==== Task data ====
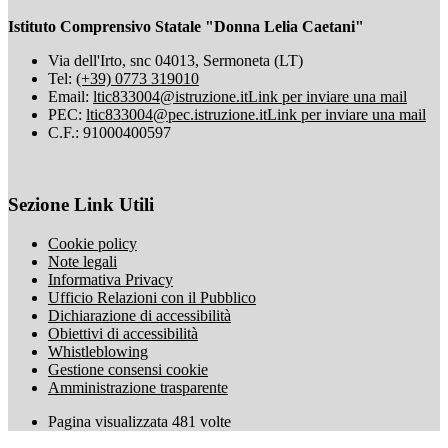
Istituto Comprensivo Statale "Donna Lelia Caetani"
Via dell'Irto, snc 04013, Sermoneta (LT)
Tel:
(+39) 0773 319010
Email:
ltic833004@istruzione.it
Link per inviare una mail
PEC:
ltic833004@pec.istruzione.it
Link per inviare una mail
C.F.: 91000400597
Sezione Link Utili
Cookie policy
Note legali
Informativa Privacy
Ufficio Relazioni con il Pubblico
Dichiarazione di accessibilità
Obiettivi di accessibilità
Whistleblowing
Gestione consensi cookie
Amministrazione trasparente
Pagina visualizzata
481
volte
====
* _Task item_
Copy the text lines of the entries above without any changes, and leave the pictures out.

* _Answer space_
Istituto Comprensivo Statale "Donna Lelia Caetani"
Via dell'Irto, snc 04013, Sermoneta (LT)
Tel:
(+39) 0773 319010
Email:
ltic833004@istruzione.it
Link per inviare una mail
PEC:
ltic833004@pec.istruzione.it
Link per inviare una mail
C.F.: 91000400597
Sezione Link Utili
Cookie policy
Note legali
Informativa Privacy
Ufficio Relazioni con il Pubblico
Dichiarazione di accessibilità
Obiettivi di accessibilità
Whistleblowing
Gestione consensi cookie
Amministrazione trasparente
Pagina visualizzata
481
volte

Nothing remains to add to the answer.